Two to three years ago, when the first models were becoming available to the general public, we were all in a place of learning. What kinds of questions should I ask? What should I expect if I ask for an image to be created? Is this response normal? Why can’t it count the number of ‘r’s in Strawberry?

At the start, we knew it wasn’t going to be perfect, and we were ok with that! We understood that we were making a trade-off, speed for quality. For example, when we use AI in place of a google search to get a general sense of a topic or question. We know the answer might not be 100% correct, but we don’t care. We got 98% of the way there, and we did it in seconds.
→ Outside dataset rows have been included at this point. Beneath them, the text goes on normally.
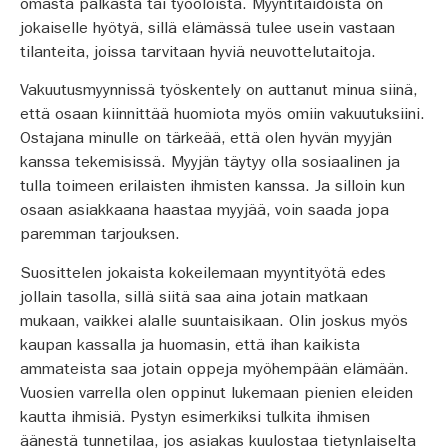
omasta palkasta tai työoloista. Myyntitaidoista on
jokaiselle hyötyä, sillä elämässä tulee usein vastaan
tilanteita, joissa tarvitaan hyviä neuvottelutaitoja.
Vakuutusmyynnissä työskentely on auttanut minua siinä,
että osaan kiinnittää huomiota myös omiin vakuutuksiini.
Ostajana minulle on tärkeää, että olen hyvän myyjän
kanssa tekemisissä. Myyjän täytyy olla sosiaalinen ja
tulla toimeen erilaisten ihmisten kanssa. Ja silloin kun
osaan asiakkaana haastaa myyjää, voin saada jopa
paremman tarjouksen.
Suosittelen jokaista kokeilemaan myyntityötä edes
jollain tasolla, sillä siitä saa aina jotain matkaan
mukaan, vaikkei alalle suuntaisikaan. Olin joskus myös
kaupan kassalla ja huomasin, että ihan kaikista
ammateista saa jotain oppeja myöhempään elämään.
Vuosien varrella olen oppinut lukemaan pienien eleiden
kautta ihmisiä. Pystyn esimerkiksi tulkita ihmisen
äänestä tunnetilaa, jos asiakas kuulostaa tietynlaiselta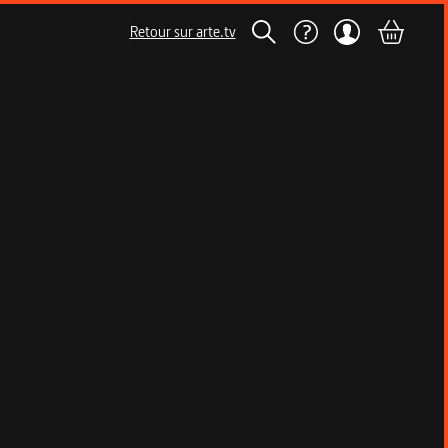
Retour sur arte.tv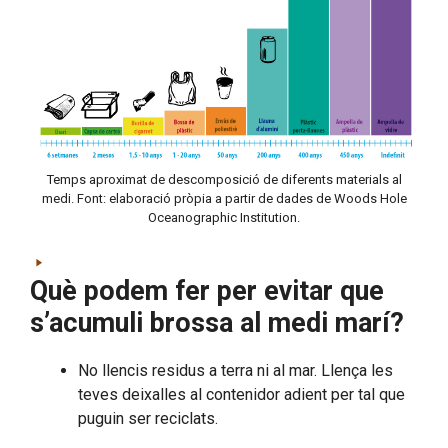
Temps aproximat de descomposició de diferents materials al
medi. Font: elaboració pròpia a partir de dades de Woods Hole
Oceanographic Institution.
Què podem fer per evitar que
s’acumuli brossa al medi marí?
No llencis residus a terra ni al mar. Llença les
teves deixalles al contenidor adient per tal que
puguin ser reciclats.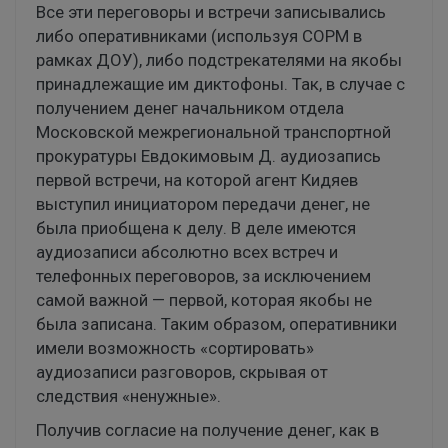
Все эти переговоры и встречи записывались
либо оперативниками (используя СОРМ в
рамках ДОУ), либо подстрекателями на якобы
принадлежащие им диктофоны. Так, в случае с
получением денег начальником отдела
Московской межрегиональной транспортной
прокуратуры Евдокимовым Д. аудиозапись
первой встречи, на которой агент Кидяев
выступил инициатором передачи денег, не
была приобщена к делу. В деле имеются
аудиозаписи абсолютно всех встреч и
телефонных переговоров, за исключением
самой важной — первой, которая якобы не
была записана. Таким образом, оперативники
имели возможность «сортировать»
аудиозаписи разговоров, скрывая от
следствия «ненужные».
Получив согласие на получение денег, как в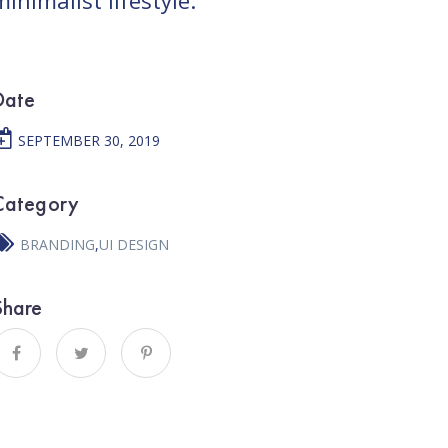
minimalist lifestyle.
Date
SEPTEMBER 30, 2019
Category
BRANDING
,
UI DESIGN
Share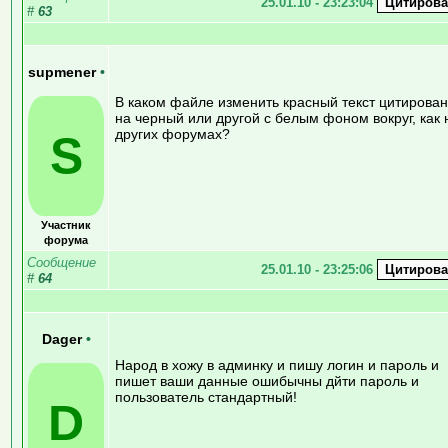
25.01.10 - 23:23:04
#
63
supmener
•
В каком файле изменить красный текст цитирова
на черный или другой с белым фоном вокруг, как 
других форумах?
S
Участник
форума
Сообщение
25.01.10 - 23:25:06
#
64
Dager
•
Народ в хожу в админку и пишу логин и пароль и
пишет ваши данные ошибычны дйти пароль и
пользователь стандартный!
D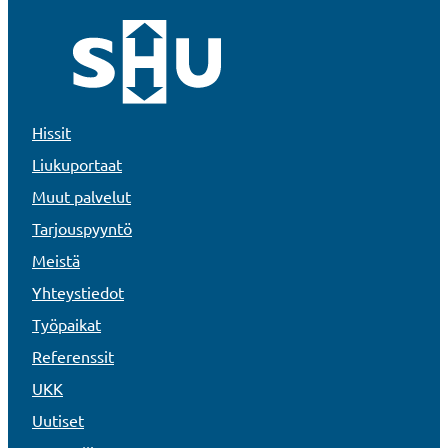
Hissit
Liukuportaat
Muut palvelut
Tarjouspyyntö
Meistä
Yhteystiedot
Työpaikat
Referenssit
UKK
Uutiset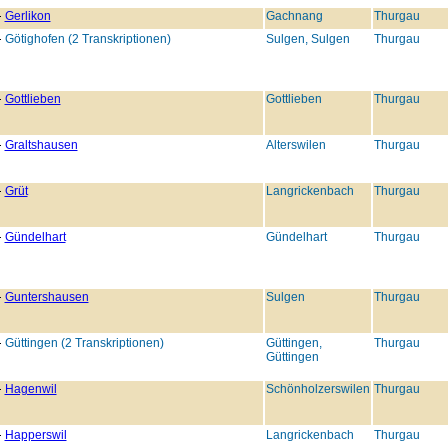
Gerlikon
Gachnang
Thurgau
Götighofen (2 Transkriptionen)
Sulgen, Sulgen
Thurgau
Gottlieben
Gottlieben
Thurgau
Graltshausen
Alterswilen
Thurgau
Grüt
Langrickenbach
Thurgau
Gündelhart
Gündelhart
Thurgau
Guntershausen
Sulgen
Thurgau
Güttingen (2 Transkriptionen)
Güttingen,
Thurgau
Güttingen
Hagenwil
Schönholzerswilen
Thurgau
Happerswil
Langrickenbach
Thurgau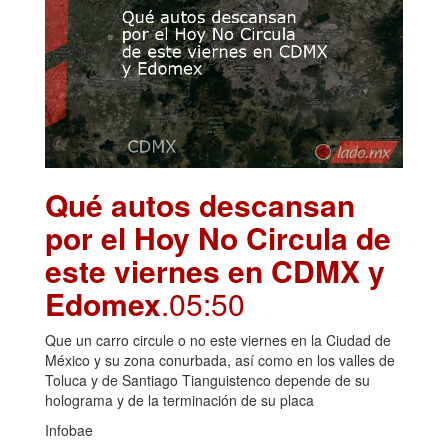
Qué autos descansan
por el Hoy No Circula de
este viernes en CDMX y
Edomex
.05:50
Que un carro circule o no este viernes en la Ciudad de
México y su zona conurbada, así como en los valles de
Toluca y de Santiago Tianguistenco depende de su
holograma y de la terminación de su placa
Infobae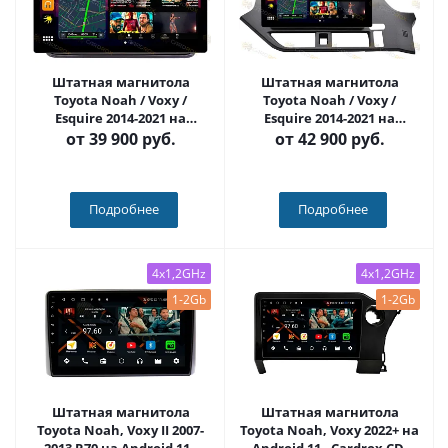
Штатная магнитола
Штатная магнитола
Toyota Noah / Voxy /
Toyota Noah / Voxy /
Esquire 2014-2021 на
Esquire 2014-2021 на
Android 10, DSP, 4G, IPS,
Android 10, DSP, 4G, IPS,
от
39 900 руб.
от
42 900 руб.
Carplay - Cardrox CD-4295-
Carplay - Cardrox CD-4979-
13 (11-13 дюймов)
13 (11-13 дюймов)
Подробнее
Подробнее
4x1,2GHz
4x1,2GHz
1-2Gb
1-2Gb
Штатная магнитола
Штатная магнитола
Toyota Noah, Voxy II 2007-
Toyota Noah, Voxy 2022+ на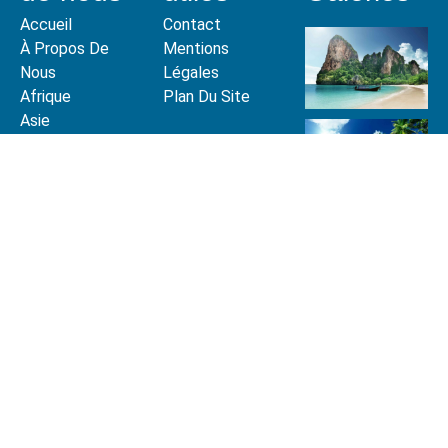
Accueil
Contact
À Propos De
Mentions
Nous
Légales
Afrique
Plan Du Site
Asie
Europe
Le Monde
© 2021 Tous droits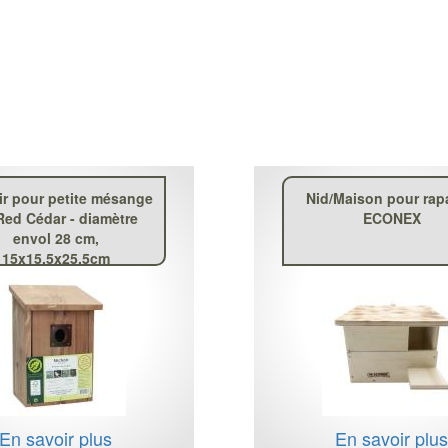
ir pour petite mésange
Nid/Maison pour rap
Red Cédar - diamètre
ECONEX
envol 28 cm,
15x15.5x25.5cm
En savoir plus
En savoir plu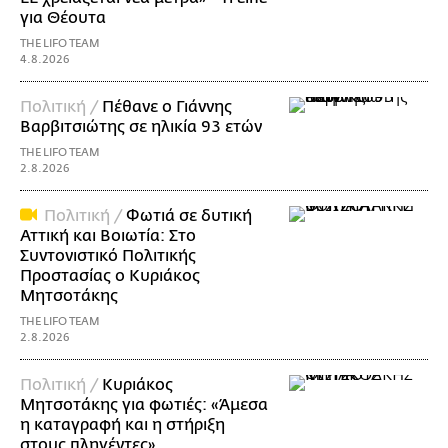
για Θέουτα
THE LIFO TEAM
4.8.2026
Πολιτική /
Πέθανε ο Γιάννης
Βαρβιτσιώτης σε ηλικία 93 ετών
THE LIFO TEAM
2.8.2026
Πολιτική /
Φωτιά σε δυτική
Αττική και Βοιωτία: Στο
Συντονιστικό Πολιτικής
Προστασίας ο Κυριάκος
Μητσοτάκης
THE LIFO TEAM
2.8.2026
Πολιτική /
Κυριάκος
Μητσοτάκης για φωτιές: «Άμεσα
η καταγραφή και η στήριξη
στους πληγέντες»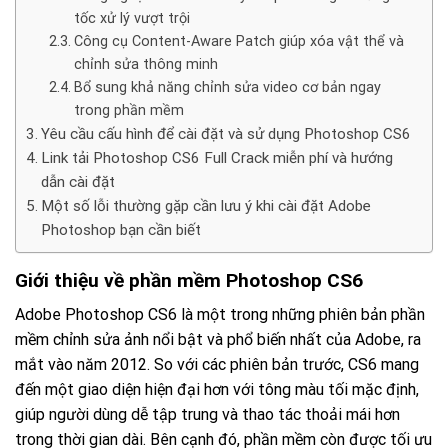
tốc xử lý vượt trội
Công cụ Content-Aware Patch giúp xóa vật thể và
chỉnh sửa thông minh
Bổ sung khả năng chỉnh sửa video cơ bản ngay
trong phần mềm
Yêu cầu cấu hình để cài đặt và sử dụng Photoshop CS6
Link tải Photoshop CS6 Full Crack miễn phí và hướng
dẫn cài đặt
Một số lỗi thường gặp cần lưu ý khi cài đặt Adobe
Photoshop bạn cần biết
Giới thiệu về phần mềm Photoshop CS6
Adobe Photoshop CS6 là một trong những phiên bản phần
mềm chỉnh sửa ảnh nổi bật và phổ biến nhất của Adobe, ra
mắt vào năm 2012. So với các phiên bản trước, CS6 mang
đến một giao diện hiện đại hơn với tông màu tối mặc định,
giúp người dùng dễ tập trung và thao tác thoải mái hơn
trong thời gian dài. Bên cạnh đó, phần mềm còn được tối ưu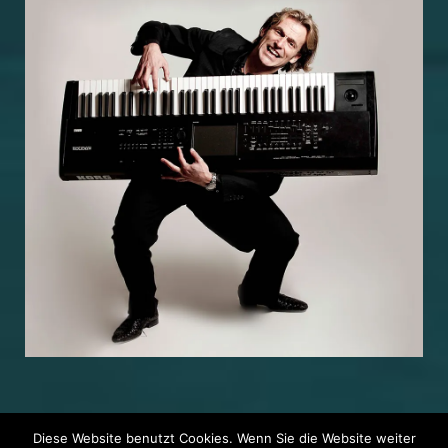
Diese Website benutzt Cookies. Wenn Sie die Website weiter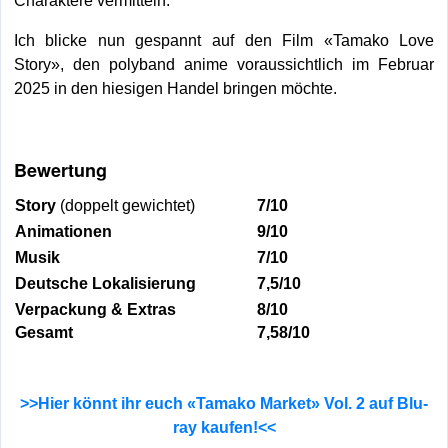
Charaktere vermitteln.
Ich blicke nun gespannt auf den Film «Tamako Love
Story», den polyband anime voraussichtlich im Februar
2025 in den hiesigen Handel bringen möchte.
Bewertung
Story
(doppelt gewichtet)
7/10
Animationen
9/10
Musik
7/10
Deutsche Lokalisierung
7,5/10
Verpackung & Extras
8/10
Gesamt
7,58/10
>>Hier könnt ihr euch «Tamako Market» Vol. 2 auf Blu-
ray kaufen!<<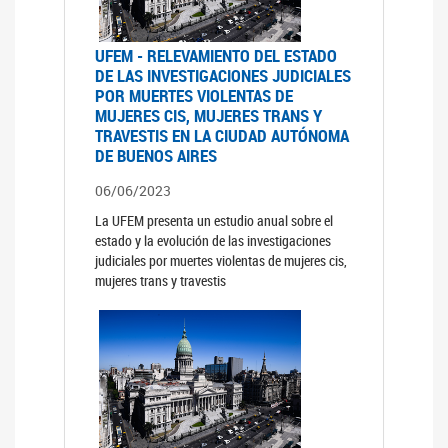
UFEM - RELEVAMIENTO DEL ESTADO
DE LAS INVESTIGACIONES JUDICIALES
POR MUERTES VIOLENTAS DE
MUJERES CIS, MUJERES TRANS Y
TRAVESTIS EN LA CIUDAD AUTÓNOMA
DE BUENOS AIRES
06/06/2023
La UFEM presenta un estudio anual sobre el
estado y la evolución de las investigaciones
judiciales por muertes violentas de mujeres cis,
mujeres trans y travestis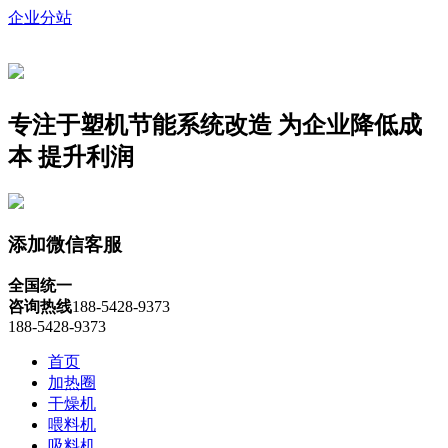
企业分站
专注于塑机节能系统改造
为企业降低成
本 提升利润
添加微信客服
全国统一
咨询热线
188-5428-9373
188-5428-9373
首页
加热圈
干燥机
喂料机
吸料机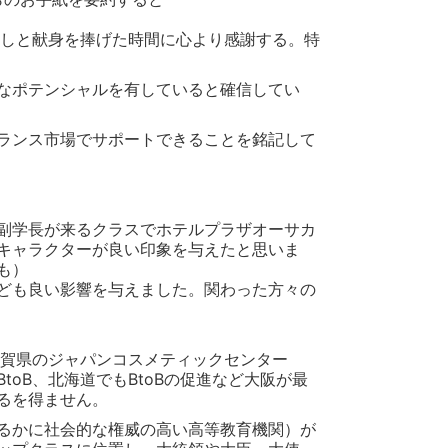
なしと献身を捧げた時間に心より感謝する。特
なポテンシャルを有していると確信してい
ランス市場でサポートできることを銘記して
・副学長が来るクラスでホテルプラザオーサカ
キャラクターが良い印象を与えたと思いま
も）
ども良い影響を与えました。関わった方々の
佐賀県のジャパンコスメティックセンター
toB、北海道でもBtoBの促進など大阪が最
るを得ません。
るかに社会的な権威の高い高等教育機関）が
We were happy that we didn’t have to click through 8 different websites and summarize several unique viewpoints into a coherent summary. 

But as the months passed, our experience with the tools matured, and the models continued to improve at a blistering pace, we subconsciously decreased our threshold for inaccuracies, hallucinations, and em dashes. We still understand it’s not going to be perfect, but as each model improves upon the last, our threshold for failure gets smaller and smaller.

Addressing New Expectations

The takeaway here is that compared to standard Salesforce implementations, the expectations will be higher for Agentforce! I would argue the expectations will only continue to grow the more people adopt AI in their personal lives, and not to mention the cost to implement AI in their organization. I could write a second blog post on how we can react to that reality, but for now, here are three quick thoughts on how we, as SIs and consultants, can adjust to these higher expectations.

1. Counter High Expectations by Reducing Scope.

Challenge your organization to identify one clear problem and an AI solution that can solve it with 98% accuracy. Avoid the temptation to “AI-ify” everything. Remember, the public models are really good at a lot of tasks, but they also have much more data at their disposal. Our actions need to be thoughtfully constrained by the data available to us.

2. Fix your Data!

When configuring your own Agent in Salesforce, you have the option to choose which LLM model you want to use, but you can’t tweak the model itself. So start by fixing what is in your control. Which, for most organizations, is doing the boring, tedious work of cleaning up your data. I know this is clichéd advice, but every hour spent cleaning data will pay massive, unseen dividends in response quality.

Start Training Staff Before Releasing Agents into your Org

Because most staff will already have an intuitive knowledge of how AI should work, some organizations may be tempted to leverage this as a strength and “skip” the training. They might feel that these Salesforce Agents are so easy to use that they don’t need training. I think this would be a mistake. Instead, you can use training to increase your staff’s learned knowledge while also explicitly undoing false intuition. Rather than letting the staff attempt an action that doesn’t exist and then become frustrated, use training to clearly highlight: “This Agent does A, if you try to do B, it will not work.” Or, “this agent has access to your knowledge base and Opportunity records. It does not have access to our public-facing website.” By setting these expectations early, we can counteract the effects of our intuitive knowledge.

Conclusion

As we wrapped up our second day of the Sprint and shared report-backs, it became more and more clear to me that these types of challenges will only continue to grow as AI adoption grows. I felt incredibly grateful to have a safe, welcoming space organized by the Salesforce Community for the Salesforce Community to wrestle with these questions. As we continue to learn and implement more AI features, I am excited to go back for more community sprints. After all, these questions are not going away. AI is already here for many nonprofits, and the consultants and SIs need to be prepared to support not just the technological implementations and data cleansing. We need to find thoughtful, intentional methods to bridge the gap between intuitive knowledge and learned knowledge, and we will need to offer training that sets proper expectations. The challenges ahead will be hard, but this community offers me a lot of hope that we are prepared to tackle these problems together.